# [TEXTO PROPORCIONADO]
François Dubet es una autoridad
en sociología de la educación, profesor de sociología en la
Universidad de Burdeos II y director de estudios en la Escuela de Altos Estudios
de París. Steven Navarrete
Cardona lo entrevista para El Espectador (http://www.elespectador.com/noticias/educacion/casi-todas-escuelas-son-injustas-francois-dubet-articulo-569824).
1. Dice el sociólogo francés: «En todas las sociedades
existen desigualdades». Esto es evidente; el asunto de un sociólogo es saber
por qué; y con mayor razón si se tiene en cuenta que en tales sociedades
desiguales —todas— se dice que se lucha contra la desigualdad y, sin embargo,
no es inusual que ésta se incremente. Entonces, veamos en qué consiste la “justicia
social”, según Dubet: «en saber qué desigualdades son justas y qué
desigualdades son consideradas injustas». ¡La justicia social sería calificar
los términos de la desigualdad! ¿Hace falta un profesional que se haya dedicado
a estudiar la sociedad para decir que la justicia social consiste en saber
cuáles desigualdades son justas y cuáles “son consideradas injustas”?, ¿no está
todo el mundo dispuesto a hacer de entrada precisamente eso? ¿O será que, cuando
quien hace eso es un sociólogo, se lo llama “sociología”, y cuando lo hace la
gente del común se lo llama “sentido común”? ¿Será que ahora la sociología
estudia las opiniones y no las causas de las opiniones? ¿Qué más da que un
porcentaje de la sociedad considere que algo es justo o injusto? ¿Acaso de esa
manera se entiende por qué lo es?, o, peor aún: ¿acaso de esa manera se pueden
tener elementos para tratar de hacer algo?

# [DATOS EN ESTUDIO]
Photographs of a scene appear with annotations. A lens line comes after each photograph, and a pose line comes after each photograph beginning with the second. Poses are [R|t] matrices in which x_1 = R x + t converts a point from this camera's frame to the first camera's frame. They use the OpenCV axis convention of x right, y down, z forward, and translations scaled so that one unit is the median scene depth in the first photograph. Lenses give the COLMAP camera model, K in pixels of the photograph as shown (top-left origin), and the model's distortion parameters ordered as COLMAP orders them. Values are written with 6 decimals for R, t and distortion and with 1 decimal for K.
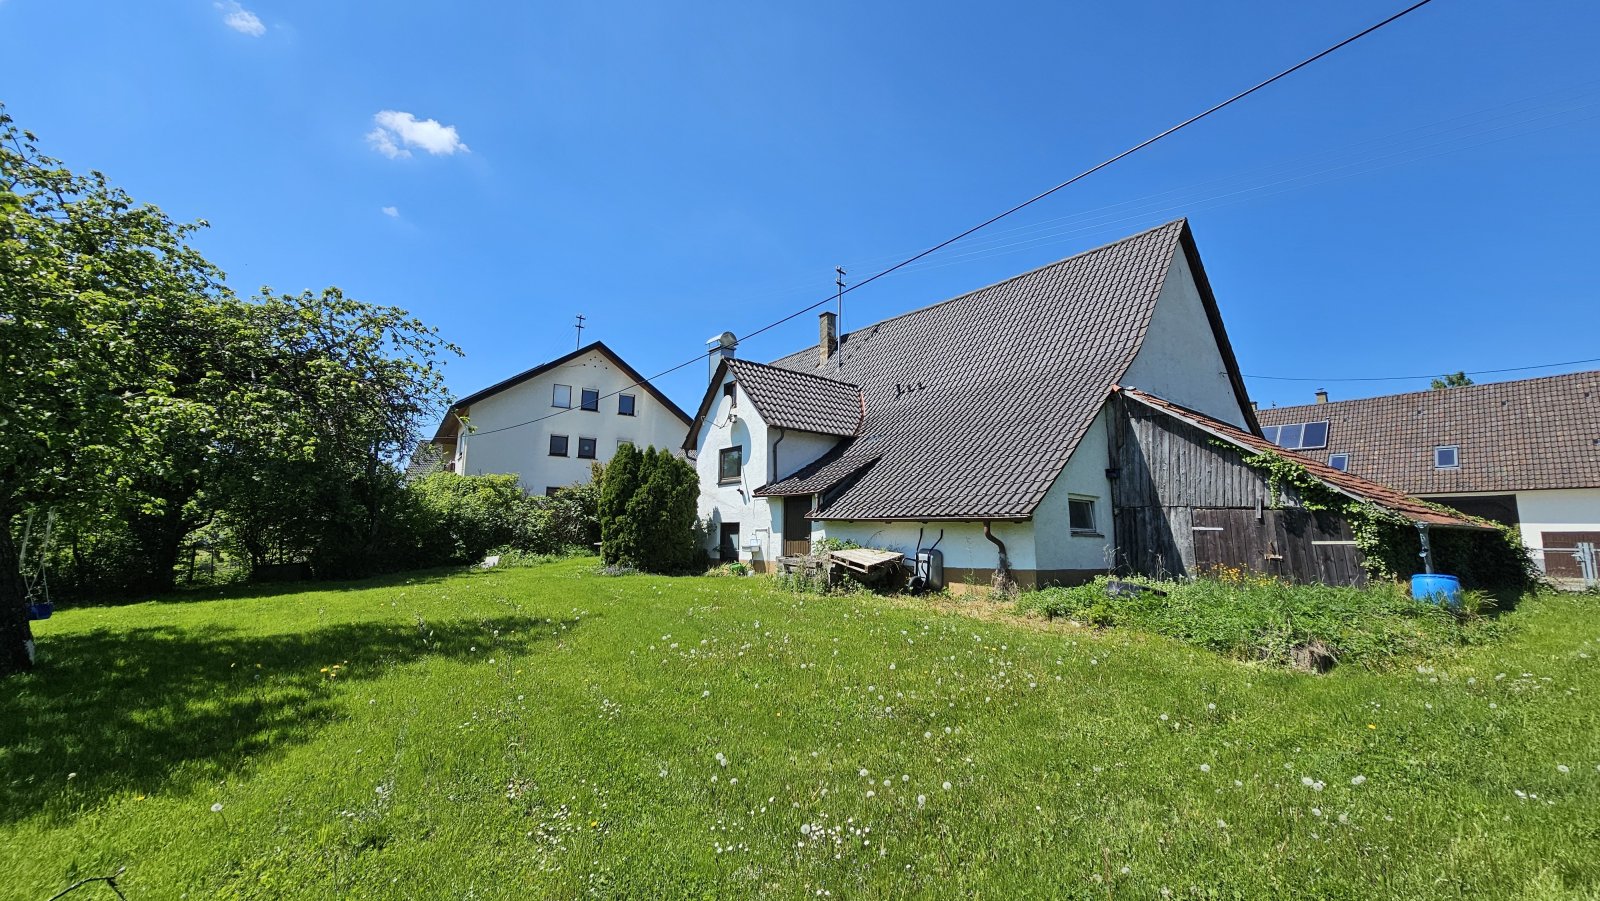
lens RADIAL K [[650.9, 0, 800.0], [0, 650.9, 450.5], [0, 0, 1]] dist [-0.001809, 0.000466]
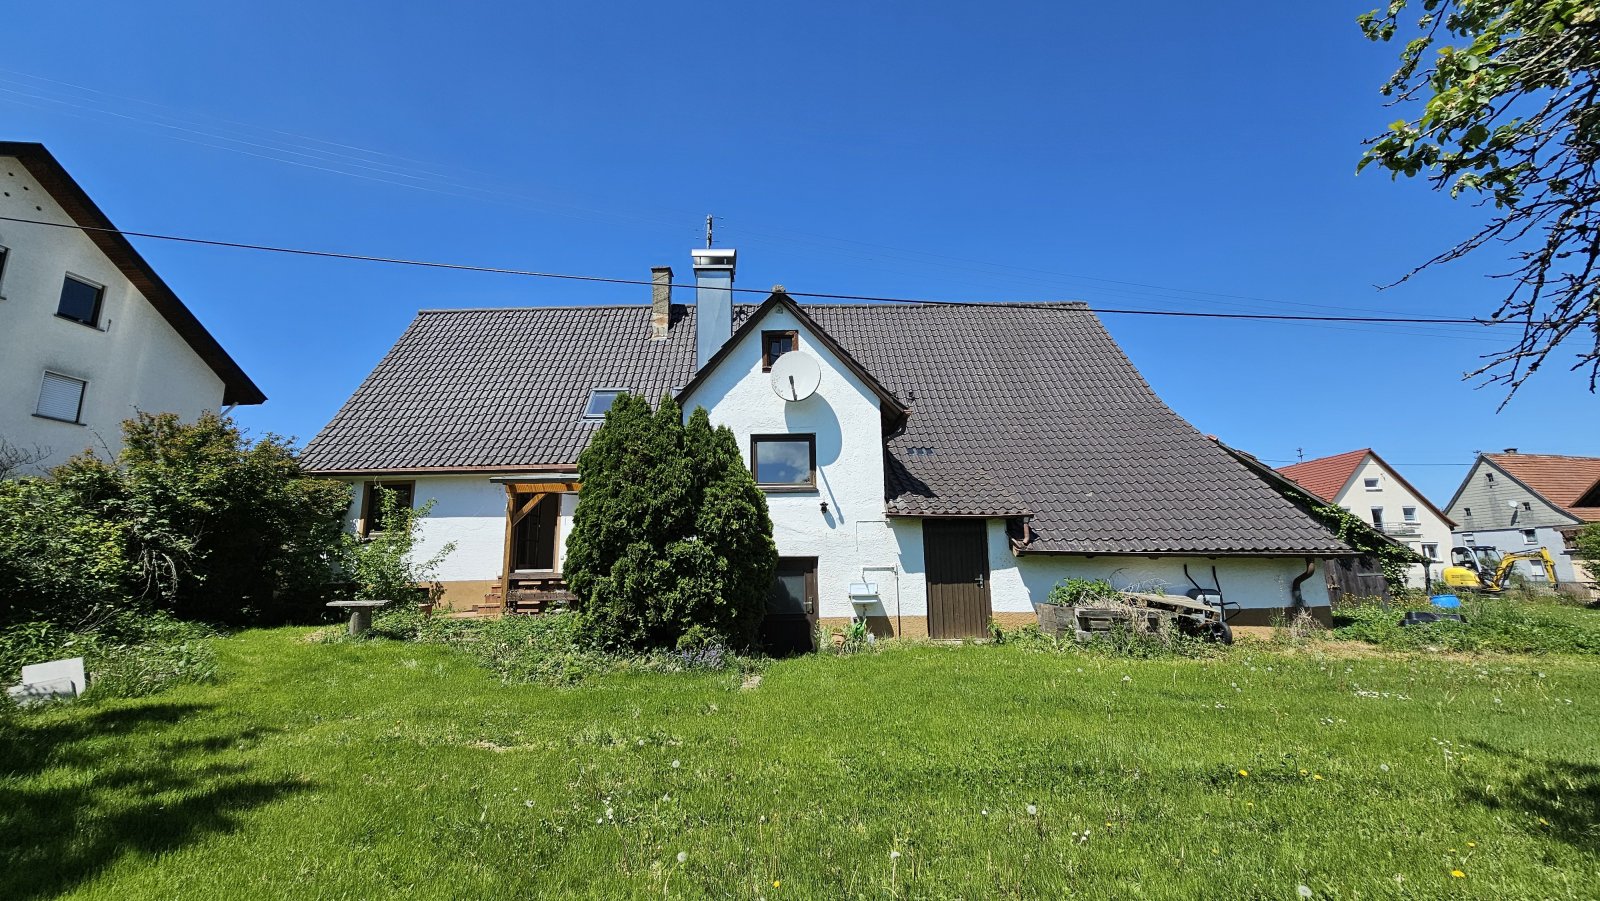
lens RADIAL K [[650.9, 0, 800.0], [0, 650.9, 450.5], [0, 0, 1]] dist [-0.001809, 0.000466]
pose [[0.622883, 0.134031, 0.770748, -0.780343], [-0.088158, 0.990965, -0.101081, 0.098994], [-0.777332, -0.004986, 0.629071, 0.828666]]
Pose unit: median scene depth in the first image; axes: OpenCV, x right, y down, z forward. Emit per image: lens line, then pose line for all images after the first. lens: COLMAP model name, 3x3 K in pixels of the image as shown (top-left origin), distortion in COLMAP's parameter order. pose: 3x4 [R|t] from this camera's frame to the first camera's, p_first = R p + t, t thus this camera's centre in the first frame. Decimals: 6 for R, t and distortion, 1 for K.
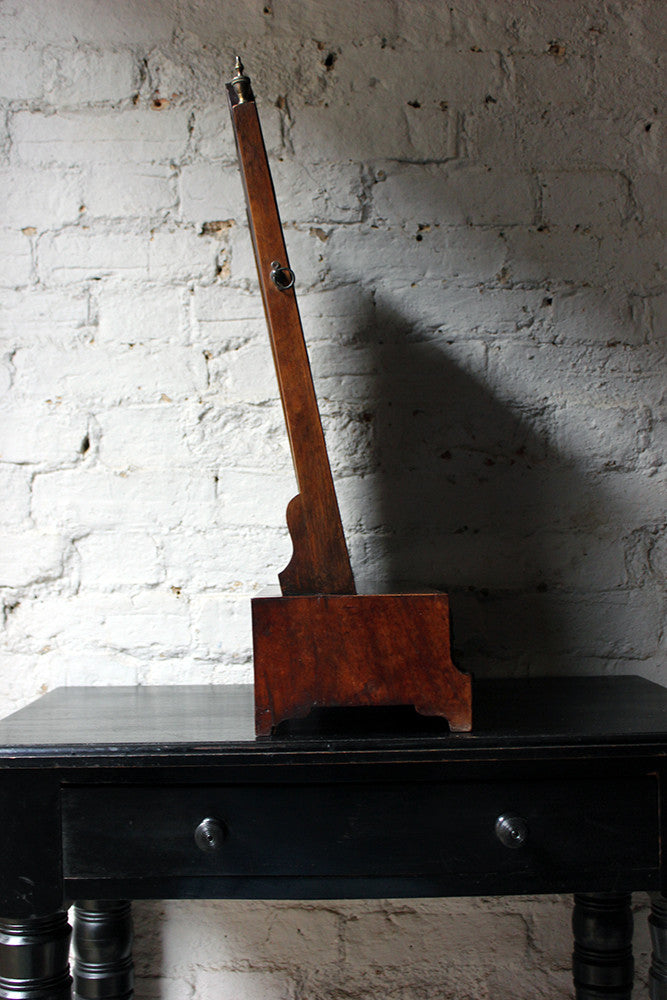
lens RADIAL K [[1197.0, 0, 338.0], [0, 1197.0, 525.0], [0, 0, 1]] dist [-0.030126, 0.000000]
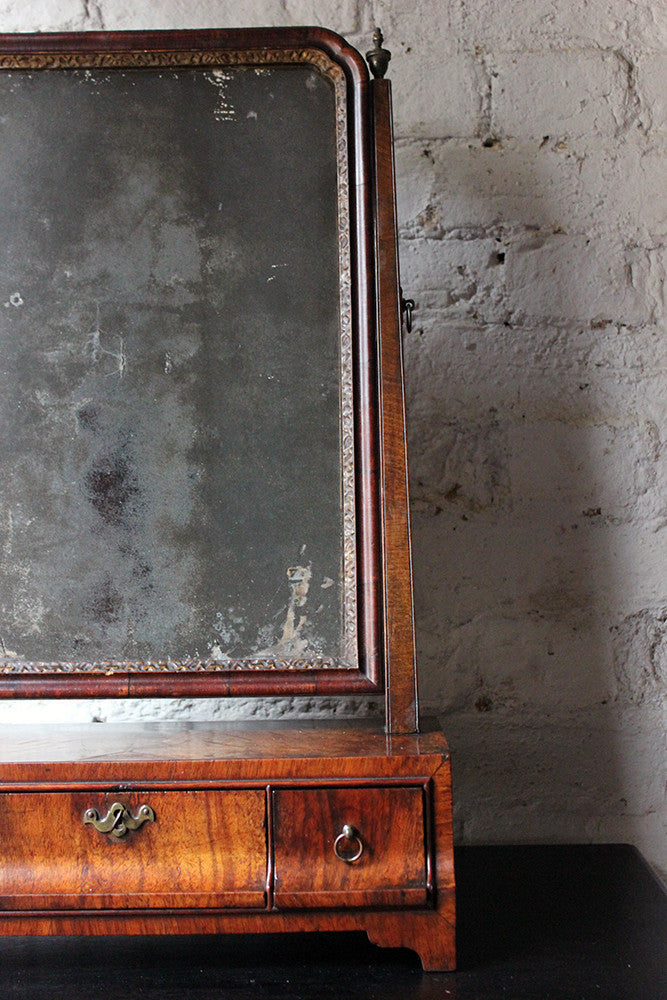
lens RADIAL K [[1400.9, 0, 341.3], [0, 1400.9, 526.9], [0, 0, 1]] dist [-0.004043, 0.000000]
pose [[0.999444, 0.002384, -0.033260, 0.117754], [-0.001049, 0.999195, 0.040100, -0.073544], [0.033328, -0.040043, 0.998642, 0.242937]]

# [TAREA ASIGNADA 1]
Según el texto sobre Dubet, ¿por qué es todavía más necesario que un sociólogo averigüe por qué existen desigualdades? Responde en una a tres oraciones.
# [TAREA ASIGNADA 2]
¿En qué universidad es profesor de sociología François Dubet, según el texto sobre Dubet?
# [TAREA ASIGNADA 3]
Reescribe como lista el párrafo del texto sobre Dubet que empieza con «François Dubet es una autoridad» y conserva sus datos principales.

# [RESULTADO 1]
Porque en todas esas sociedades desiguales se dice que se lucha contra la desigualdad y, sin embargo, no es raro que esta aumente.

# [RESULTADO 2]
En la Universidad de Burdeos II.

# [RESULTADO 3]
- François Dubet es una autoridad en sociología de la educación.
- Es profesor de sociología en la Universidad de Burdeos II.
- Es director de estudios en la Escuela de Altos Estudios de París.
- Steven Navarrete Cardona lo entrevista para El Espectador.